Обсуждая проблемы экономической методологии социального либерализма, включая наличие нормативного интереса общества и «уподобляя» государство рыночному субъекту, реализующему этот интерес, нельзя забывать вердикт Р. Будона, который подчеркивал, что подобные предположения правомочны лишь в том случае, если этот субъект наделен институциональными формами, позволяющими ему принимать коллективные решения [Boudon, 1979]. Таким образом, ясное и вполне выполнимое требование к государству – субъекту рынка состоит в наличии некой институциональной системы, позволяющей принимать решения от имени общества. В сущности, речь идет еще об одном аспекте рассматриваемой методологии – о политическом устройстве государства и институтах гражданского общества, обеспечивающих возможность коллективных решений.

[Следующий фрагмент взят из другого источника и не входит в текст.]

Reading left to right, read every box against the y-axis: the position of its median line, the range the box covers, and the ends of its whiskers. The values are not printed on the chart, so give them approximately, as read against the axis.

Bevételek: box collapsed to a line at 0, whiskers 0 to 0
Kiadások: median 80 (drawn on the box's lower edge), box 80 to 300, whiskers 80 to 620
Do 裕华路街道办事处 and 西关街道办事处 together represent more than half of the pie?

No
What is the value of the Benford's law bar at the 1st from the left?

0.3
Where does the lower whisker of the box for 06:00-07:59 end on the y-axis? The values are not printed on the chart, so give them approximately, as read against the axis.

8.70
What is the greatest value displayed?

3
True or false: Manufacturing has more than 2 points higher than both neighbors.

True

Вот здесь и возникает проблема, о которой упоминалось выше. Речь идет о факторе неопределенности. Дело в том, что нормативные интересы общества всегда и в каждый момент времени обретают определенность лишь в форме своей проекции, детерминированной действующей политической системой и сложившейся институциональной средой, способными как приближать, так и отдалять общественный выбор от общественных потребностей. Иначе говоря, политическая ветвь актуализирует лишь такие интересы, которые готова признать сама политическая система, то есть совокупность действующих институтов и индивидуумов, обладающих властными полномочиями. Именно эти интересы, вне зависимости от их приближения к существующим в латентной форме потребностям социума, становятся, по определению, нормативными интересами общества. И хотя механизмы «социального иммунитета» вносят со временем свои коррективы, «исправляя» общественный выбор [Гринберг, Рубинштейн, 2000, с. 210], преодолеть фактор неопределенности не удается. Повторю, мы всегда имеем дело с некоторыми приближениями интересов общества как такового[27].

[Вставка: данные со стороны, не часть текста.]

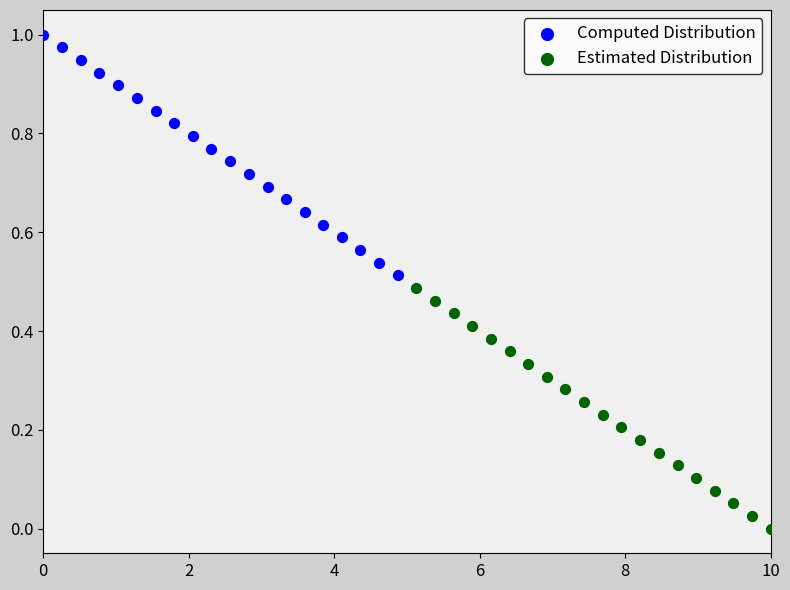

Which series reaches the minimum Y coordinate?

Estimated Distribution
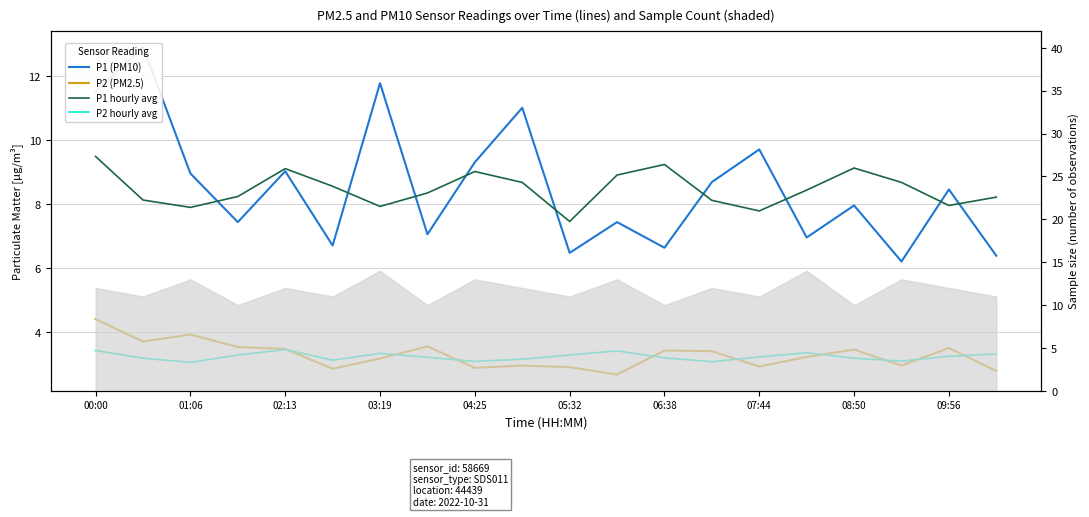

Is it true that P1 (PM10) equals 1.9 at 09:56?

False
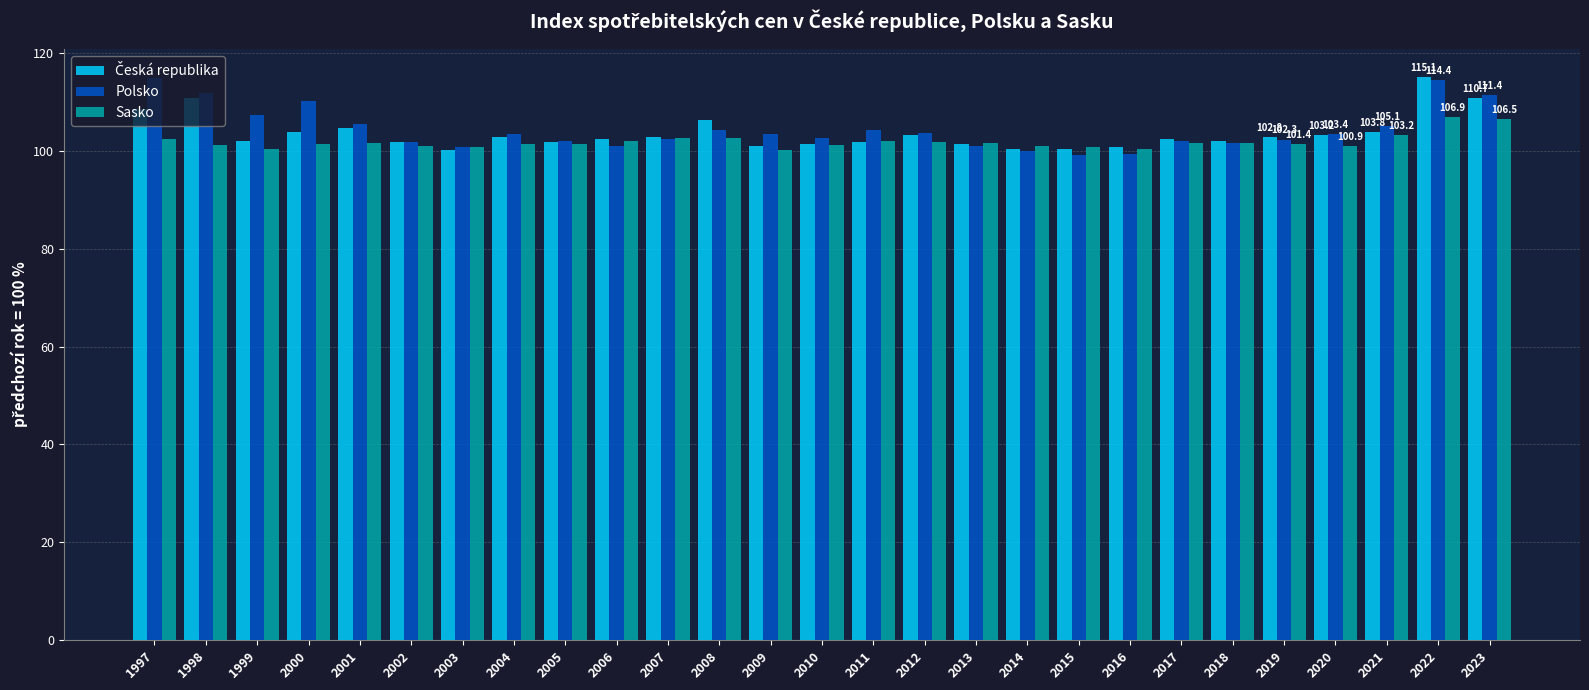

Is it true that Polsko equals 45.8 at 2023?

False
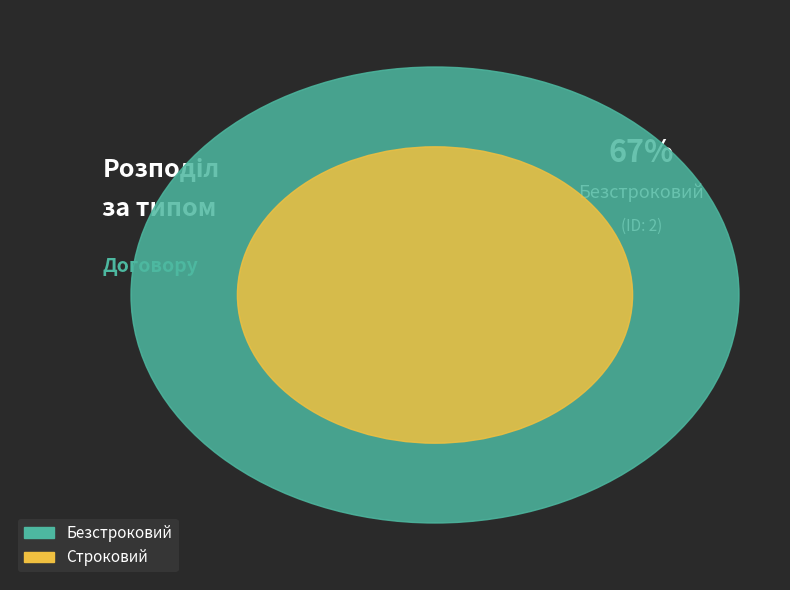

Is it true that Безстроковий is 67% of the pie?

True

Следует отметить также, что, если в недавнем прошлом доминировала концепция «благожелательного государства», активность которого направлена на реализацию действительно общественных интересов, то к концу XX в. все большую роль начинает играть тезис о смещении общественного выбора и связанных с ним политических решений в сторону интересов правящих элит [Stigler, 1971]. На эту же тенденцию обращает внимание и Ж.-Ж. Лаффон, рассматривающий «"аутентичного советника” правящей партии, который предлагает программу действий, увеличивающую ее выгоды в данной экономической и политической ситуации» [Лаффон, 2007, с. 22–23].

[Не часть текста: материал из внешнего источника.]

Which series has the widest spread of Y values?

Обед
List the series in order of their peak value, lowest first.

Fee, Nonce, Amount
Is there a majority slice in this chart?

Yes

Соглашаясь с таким трендом, надо иметь в виду упомянутый выше фактор неопределенности, который заставляет рассматривать программу «аутентичного советника» также в виде некоторой проекции интересов общества, существующих в латентной форме. Кроме того, было бы ошибочным исходить из наличия единственно возможного или объективно лучшего выбора. Он всегда лежит в поле нормативных решений, где главную роль играют социальные установки и целевые ориентиры правящей партии или коалиции, составляющей большинство в парламенте. Именно их решениями латентный интерес социума трансформируется в нормативный интерес, формулируемый той группой людей, которая обладает соответствующими полномочиями. Так или иначе, но здесь всегда имеет место субъективизм в определении нормативного интереса, который ряд авторов объясняют феноменом «принципал-агент»: реально принимающие решения политики (агенты) могут иметь свои предпочтения, не совпадающие с преференциями избирателей (принципал), от чьего имени они действуют [Афонцев, 2010][28].